Mateusz Chowaniec

Personal information
- Born: 3 October 2003 (age 22) Katowice, Poland
- Height: 1.85 m (6 ft 1 in)

Sport
- Country: Poland
- Sport: Swimming
- Strokes: Freestyle

Medal record
Men's swimming
Representing Poland
European Championships (SC)
| Silver medal – second place | 2025 Lublin | 4×50 m freestyle |
European Youth Olympic Festival
| Gold medal – first place | 2019 Baku | 50 m freestyle |

= Mateusz Chowaniec =

Polish swimmer

Mateusz Chowaniec (born 3 October 2003 in Katowice) is a Polish swimmer and double European Championship silver medalist.

== Career ==
Chowaniec began his swimming career at Wodnik Siemianowice Śląskie and, since 2023, has been competing for AZS-AWF Katowice.
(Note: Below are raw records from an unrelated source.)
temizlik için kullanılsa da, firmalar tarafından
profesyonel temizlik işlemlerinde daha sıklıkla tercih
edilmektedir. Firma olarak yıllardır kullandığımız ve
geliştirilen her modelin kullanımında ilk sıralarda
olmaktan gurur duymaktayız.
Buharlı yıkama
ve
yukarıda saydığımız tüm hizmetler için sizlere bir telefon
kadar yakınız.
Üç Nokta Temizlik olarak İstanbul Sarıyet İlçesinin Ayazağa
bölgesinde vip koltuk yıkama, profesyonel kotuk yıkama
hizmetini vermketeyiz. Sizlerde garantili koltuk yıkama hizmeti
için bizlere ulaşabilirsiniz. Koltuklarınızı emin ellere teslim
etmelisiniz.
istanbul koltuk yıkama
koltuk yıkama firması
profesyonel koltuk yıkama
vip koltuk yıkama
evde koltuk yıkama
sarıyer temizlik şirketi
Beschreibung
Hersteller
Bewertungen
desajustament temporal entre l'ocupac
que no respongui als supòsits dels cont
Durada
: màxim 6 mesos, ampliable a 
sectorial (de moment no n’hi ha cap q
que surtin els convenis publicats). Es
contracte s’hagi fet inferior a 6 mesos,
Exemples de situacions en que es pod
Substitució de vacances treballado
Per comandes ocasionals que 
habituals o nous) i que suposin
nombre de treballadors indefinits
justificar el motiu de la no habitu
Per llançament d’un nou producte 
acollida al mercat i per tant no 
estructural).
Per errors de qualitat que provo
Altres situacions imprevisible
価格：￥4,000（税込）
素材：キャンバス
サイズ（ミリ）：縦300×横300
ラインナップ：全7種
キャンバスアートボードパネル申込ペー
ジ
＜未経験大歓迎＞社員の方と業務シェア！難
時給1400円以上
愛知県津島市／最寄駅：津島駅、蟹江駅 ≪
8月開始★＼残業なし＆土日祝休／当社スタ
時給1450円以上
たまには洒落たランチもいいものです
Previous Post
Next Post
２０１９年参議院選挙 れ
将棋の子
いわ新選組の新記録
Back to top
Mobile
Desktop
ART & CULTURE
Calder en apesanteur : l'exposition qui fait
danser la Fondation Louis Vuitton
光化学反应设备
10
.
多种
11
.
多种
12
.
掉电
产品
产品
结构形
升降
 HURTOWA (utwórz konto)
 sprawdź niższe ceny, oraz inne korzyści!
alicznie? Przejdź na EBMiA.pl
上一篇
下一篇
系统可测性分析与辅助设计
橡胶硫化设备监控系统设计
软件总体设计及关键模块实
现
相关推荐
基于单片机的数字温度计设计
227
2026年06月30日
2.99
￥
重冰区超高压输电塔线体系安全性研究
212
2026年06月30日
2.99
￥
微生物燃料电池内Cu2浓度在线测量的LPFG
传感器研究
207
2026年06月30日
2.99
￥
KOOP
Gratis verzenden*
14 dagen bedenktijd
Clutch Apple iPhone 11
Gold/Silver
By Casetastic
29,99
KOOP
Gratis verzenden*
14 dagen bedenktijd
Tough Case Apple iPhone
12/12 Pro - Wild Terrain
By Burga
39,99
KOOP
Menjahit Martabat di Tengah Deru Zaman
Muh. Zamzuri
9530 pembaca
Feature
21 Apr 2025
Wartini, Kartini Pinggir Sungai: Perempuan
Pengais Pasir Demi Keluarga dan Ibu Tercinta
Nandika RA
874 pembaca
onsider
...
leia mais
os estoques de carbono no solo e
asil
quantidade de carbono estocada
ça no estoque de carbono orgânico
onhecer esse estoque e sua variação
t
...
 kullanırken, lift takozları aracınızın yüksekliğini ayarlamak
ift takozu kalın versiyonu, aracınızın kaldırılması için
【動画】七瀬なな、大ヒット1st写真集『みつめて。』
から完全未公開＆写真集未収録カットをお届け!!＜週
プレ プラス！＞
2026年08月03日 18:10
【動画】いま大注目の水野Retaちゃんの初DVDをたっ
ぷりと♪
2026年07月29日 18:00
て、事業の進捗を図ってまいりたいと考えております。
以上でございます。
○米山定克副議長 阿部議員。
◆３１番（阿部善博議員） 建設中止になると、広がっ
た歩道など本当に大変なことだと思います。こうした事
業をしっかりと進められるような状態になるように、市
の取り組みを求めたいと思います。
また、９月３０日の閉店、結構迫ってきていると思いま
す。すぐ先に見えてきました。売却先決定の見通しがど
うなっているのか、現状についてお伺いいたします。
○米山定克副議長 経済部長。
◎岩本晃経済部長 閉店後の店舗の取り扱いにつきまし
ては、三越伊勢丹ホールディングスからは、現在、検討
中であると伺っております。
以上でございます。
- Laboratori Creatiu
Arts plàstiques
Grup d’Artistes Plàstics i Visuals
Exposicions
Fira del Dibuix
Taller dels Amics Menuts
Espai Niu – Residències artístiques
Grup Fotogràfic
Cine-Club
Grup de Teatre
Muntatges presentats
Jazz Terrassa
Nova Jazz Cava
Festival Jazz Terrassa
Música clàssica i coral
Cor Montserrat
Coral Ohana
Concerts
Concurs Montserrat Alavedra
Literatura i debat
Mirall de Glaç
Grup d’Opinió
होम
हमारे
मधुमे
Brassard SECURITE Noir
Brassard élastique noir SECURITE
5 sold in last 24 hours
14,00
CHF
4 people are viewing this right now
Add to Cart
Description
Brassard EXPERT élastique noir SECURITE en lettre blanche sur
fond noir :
In 2019, he won a gold medal in the 50-meter freestyle at the Summer European Youth Olympic Festival. In 2021, he became the European Junior Vice-Champion in the 200-meter freestyle. He was a candidate for the Tokyo 2020 Olympics, but was incorrectly registered and not allowed to compete. In 2023, he won a gold medal in the 4 × 100-meter freestyle relay and a bronze medal in the 100-meter freestyle at the Summer Universiade.

He is the Polish senior record holder in the mixed 4 × 200-meter freestyle relay (7:41.29 - 16 August 2022 at the European Championships in Rome).

At the Polish Senior Championships, he won a bronze medal in the 100-meter butterfly in 2022, and in 2023, he won a gold medal in the 4 × 100-meter relay and a silver medal in the 100-meter freestyle.